[BRIEF]: Convert the listing below into a Markdown table with two columns, Row and Line, using only the lines from the one with "collection date as typed: Mar 1913" up to and including the one with "elevation (m): 3658". Number the rows and omit blank lines.

[THE RECORDS]:
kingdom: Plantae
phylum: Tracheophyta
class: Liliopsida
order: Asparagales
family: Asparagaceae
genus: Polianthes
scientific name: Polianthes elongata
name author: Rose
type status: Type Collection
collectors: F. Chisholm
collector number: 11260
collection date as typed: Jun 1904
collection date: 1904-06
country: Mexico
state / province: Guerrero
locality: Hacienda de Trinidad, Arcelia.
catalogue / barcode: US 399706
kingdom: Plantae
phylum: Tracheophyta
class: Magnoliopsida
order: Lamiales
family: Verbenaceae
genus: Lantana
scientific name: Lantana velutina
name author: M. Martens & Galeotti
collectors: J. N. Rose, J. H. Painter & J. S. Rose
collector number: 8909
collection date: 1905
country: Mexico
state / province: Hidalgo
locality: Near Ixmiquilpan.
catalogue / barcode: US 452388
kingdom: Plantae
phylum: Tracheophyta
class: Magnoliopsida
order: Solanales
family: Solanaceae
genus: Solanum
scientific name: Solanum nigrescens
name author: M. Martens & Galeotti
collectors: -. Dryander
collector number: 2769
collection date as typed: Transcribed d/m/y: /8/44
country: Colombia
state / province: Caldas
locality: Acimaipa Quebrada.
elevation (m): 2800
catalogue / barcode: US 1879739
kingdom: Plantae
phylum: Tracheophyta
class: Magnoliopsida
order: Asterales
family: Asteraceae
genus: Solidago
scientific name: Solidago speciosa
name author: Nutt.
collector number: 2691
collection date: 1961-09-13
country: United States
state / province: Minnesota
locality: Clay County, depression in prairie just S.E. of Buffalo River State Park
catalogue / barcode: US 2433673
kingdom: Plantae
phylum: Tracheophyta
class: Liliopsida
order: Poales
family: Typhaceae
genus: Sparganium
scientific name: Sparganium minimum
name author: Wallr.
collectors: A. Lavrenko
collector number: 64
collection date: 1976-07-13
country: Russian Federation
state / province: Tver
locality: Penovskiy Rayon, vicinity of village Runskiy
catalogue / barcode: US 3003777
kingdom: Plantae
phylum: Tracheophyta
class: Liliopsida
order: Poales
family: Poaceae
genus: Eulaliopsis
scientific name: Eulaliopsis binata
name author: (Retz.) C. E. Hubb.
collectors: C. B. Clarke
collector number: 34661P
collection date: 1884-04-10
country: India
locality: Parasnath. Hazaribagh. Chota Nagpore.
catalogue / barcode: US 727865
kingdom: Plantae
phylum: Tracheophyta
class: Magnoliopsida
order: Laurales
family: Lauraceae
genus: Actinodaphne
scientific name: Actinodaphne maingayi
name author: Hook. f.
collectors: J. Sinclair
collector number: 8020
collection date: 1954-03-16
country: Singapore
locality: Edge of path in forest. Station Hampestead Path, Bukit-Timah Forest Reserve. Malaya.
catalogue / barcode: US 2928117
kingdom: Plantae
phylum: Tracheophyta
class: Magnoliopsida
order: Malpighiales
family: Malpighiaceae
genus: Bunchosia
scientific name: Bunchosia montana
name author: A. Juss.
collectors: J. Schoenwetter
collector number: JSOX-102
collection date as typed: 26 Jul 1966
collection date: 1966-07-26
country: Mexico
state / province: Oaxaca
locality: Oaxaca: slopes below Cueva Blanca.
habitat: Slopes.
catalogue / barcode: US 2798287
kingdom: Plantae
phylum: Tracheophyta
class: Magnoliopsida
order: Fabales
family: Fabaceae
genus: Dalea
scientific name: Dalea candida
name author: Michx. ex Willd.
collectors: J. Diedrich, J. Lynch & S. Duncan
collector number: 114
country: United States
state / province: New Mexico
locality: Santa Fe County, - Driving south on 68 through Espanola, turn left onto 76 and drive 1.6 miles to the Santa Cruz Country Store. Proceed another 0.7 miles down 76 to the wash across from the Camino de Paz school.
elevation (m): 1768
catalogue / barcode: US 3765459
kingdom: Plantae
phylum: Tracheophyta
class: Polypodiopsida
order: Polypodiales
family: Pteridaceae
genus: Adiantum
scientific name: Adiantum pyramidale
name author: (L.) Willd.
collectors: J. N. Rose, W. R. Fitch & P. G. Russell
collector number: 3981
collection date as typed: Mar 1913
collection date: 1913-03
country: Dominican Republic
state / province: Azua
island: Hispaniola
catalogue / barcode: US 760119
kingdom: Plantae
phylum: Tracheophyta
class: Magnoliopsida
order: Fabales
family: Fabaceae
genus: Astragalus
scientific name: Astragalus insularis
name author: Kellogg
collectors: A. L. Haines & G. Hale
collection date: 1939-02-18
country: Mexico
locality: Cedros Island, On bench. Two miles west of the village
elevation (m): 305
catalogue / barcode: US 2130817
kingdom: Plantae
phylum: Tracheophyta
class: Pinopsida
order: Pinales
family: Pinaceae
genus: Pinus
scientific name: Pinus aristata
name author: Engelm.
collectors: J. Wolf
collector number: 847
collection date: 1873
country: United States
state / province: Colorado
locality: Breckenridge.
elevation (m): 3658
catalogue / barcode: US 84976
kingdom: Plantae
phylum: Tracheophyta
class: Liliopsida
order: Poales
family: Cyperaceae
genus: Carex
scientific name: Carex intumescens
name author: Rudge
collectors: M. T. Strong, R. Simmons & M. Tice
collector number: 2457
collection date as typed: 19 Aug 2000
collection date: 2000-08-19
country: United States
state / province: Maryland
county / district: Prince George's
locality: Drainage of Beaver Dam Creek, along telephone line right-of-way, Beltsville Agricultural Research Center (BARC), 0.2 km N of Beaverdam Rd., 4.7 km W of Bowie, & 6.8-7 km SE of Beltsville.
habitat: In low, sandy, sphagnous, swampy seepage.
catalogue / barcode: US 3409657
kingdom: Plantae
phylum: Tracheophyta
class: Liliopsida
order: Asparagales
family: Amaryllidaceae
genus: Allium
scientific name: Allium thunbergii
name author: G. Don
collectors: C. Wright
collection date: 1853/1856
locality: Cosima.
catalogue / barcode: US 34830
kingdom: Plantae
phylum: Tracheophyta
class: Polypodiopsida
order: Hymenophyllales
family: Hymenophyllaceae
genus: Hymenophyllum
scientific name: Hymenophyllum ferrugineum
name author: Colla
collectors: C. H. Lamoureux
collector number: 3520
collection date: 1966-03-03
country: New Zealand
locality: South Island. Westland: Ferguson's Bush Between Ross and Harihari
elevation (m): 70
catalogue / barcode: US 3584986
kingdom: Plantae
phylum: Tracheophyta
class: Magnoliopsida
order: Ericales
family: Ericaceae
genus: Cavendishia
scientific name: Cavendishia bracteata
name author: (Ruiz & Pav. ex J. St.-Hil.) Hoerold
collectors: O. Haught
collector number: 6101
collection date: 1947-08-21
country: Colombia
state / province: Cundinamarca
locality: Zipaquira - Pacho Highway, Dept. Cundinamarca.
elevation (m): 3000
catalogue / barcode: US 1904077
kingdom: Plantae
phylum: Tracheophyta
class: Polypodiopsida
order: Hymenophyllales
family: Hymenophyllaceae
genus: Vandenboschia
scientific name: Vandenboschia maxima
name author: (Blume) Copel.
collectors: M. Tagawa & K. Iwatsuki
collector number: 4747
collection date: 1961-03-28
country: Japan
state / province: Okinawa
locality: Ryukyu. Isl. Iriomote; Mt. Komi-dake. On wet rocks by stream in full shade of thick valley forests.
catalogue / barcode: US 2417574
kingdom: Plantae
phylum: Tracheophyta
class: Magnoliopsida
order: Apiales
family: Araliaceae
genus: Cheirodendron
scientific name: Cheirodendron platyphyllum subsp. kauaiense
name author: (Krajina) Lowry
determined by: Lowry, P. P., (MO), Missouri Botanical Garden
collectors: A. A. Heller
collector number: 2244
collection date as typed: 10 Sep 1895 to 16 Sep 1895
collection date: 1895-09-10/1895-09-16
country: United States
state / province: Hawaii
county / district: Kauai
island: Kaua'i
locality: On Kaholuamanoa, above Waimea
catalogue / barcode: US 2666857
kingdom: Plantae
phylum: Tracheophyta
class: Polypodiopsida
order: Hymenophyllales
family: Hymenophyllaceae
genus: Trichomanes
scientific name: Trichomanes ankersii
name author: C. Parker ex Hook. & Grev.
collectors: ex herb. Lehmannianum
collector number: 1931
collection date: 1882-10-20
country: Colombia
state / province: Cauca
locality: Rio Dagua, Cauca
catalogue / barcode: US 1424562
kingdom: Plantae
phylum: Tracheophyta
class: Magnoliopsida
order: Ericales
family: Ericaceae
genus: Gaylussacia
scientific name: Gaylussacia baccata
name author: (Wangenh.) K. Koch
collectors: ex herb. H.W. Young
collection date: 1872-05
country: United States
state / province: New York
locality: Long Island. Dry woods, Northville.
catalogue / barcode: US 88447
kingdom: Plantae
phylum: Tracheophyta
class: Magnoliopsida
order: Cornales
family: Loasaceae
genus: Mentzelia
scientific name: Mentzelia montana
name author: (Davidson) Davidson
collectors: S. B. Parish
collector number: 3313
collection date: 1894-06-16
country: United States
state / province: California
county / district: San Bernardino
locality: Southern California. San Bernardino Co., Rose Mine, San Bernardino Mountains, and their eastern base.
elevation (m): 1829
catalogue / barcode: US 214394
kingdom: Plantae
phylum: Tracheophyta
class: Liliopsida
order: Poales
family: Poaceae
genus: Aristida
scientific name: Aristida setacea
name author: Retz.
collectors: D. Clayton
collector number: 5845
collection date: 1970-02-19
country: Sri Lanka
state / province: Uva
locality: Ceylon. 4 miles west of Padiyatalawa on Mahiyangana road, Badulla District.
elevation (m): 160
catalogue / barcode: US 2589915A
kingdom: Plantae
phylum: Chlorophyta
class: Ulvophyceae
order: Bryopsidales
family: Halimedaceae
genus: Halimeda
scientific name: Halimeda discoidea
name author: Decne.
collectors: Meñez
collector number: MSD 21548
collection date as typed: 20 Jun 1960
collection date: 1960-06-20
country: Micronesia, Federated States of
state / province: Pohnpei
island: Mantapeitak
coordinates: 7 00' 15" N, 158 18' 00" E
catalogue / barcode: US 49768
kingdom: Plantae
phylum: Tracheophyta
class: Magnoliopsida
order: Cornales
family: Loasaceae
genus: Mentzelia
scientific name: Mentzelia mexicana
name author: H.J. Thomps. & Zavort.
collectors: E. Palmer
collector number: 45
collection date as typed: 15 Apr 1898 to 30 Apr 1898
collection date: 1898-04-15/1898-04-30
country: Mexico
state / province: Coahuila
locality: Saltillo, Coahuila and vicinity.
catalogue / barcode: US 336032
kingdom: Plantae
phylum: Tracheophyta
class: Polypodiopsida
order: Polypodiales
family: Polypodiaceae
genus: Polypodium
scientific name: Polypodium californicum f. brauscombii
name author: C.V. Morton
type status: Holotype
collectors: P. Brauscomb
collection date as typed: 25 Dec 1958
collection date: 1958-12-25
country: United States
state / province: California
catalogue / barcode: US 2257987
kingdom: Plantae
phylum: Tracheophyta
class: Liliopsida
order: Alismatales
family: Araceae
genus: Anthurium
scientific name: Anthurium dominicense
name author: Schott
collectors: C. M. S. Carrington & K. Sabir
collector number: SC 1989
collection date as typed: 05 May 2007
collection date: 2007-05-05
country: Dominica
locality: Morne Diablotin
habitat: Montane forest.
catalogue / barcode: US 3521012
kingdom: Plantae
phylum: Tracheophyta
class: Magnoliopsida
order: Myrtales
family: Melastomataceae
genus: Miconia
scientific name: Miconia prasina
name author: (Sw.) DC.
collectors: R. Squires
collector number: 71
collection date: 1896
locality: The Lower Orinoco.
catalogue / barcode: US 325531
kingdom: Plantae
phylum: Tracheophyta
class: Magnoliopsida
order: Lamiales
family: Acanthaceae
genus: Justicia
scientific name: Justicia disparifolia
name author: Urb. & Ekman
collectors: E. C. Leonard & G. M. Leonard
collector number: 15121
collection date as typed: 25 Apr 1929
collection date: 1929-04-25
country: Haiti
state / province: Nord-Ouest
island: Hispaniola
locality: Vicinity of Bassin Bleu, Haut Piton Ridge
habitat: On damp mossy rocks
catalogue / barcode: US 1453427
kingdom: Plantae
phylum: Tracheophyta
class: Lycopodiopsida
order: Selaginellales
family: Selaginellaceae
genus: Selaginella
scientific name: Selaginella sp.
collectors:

[TASK ANSWER]:
| Row | Line |
|---|---|
| 1 | collection date as typed: Mar 1913 |
| 2 | collection date: 1913-03 |
| 3 | country: Dominican Republic |
| 4 | state / province: Azua |
| 5 | island: Hispaniola |
| 6 | catalogue / barcode: US 760119 |
| 7 | kingdom: Plantae |
| 8 | phylum: Tracheophyta |
| 9 | class: Magnoliopsida |
| 10 | order: Fabales |
| 11 | family: Fabaceae |
| 12 | genus: Astragalus |
| 13 | scientific name: Astragalus insularis |
| 14 | name author: Kellogg |
| 15 | collectors: A. L. Haines & G. Hale |
| 16 | collection date: 1939-02-18 |
| 17 | country: Mexico |
| 18 | locality: Cedros Island, On bench. Two miles west of the village |
| 19 | elevation (m): 305 |
| 20 | catalogue / barcode: US 2130817 |
| 21 | kingdom: Plantae |
| 22 | phylum: Tracheophyta |
| 23 | class: Pinopsida |
| 24 | order: Pinales |
| 25 | family: Pinaceae |
| 26 | genus: Pinus |
| 27 | scientific name: Pinus aristata |
| 28 | name author: Engelm. |
| 29 | collectors: J. Wolf |
| 30 | collector number: 847 |
| 31 | collection date: 1873 |
| 32 | country: United States |
| 33 | state / province: Colorado |
| 34 | locality: Breckenridge. |
| 35 | elevation (m): 3658 |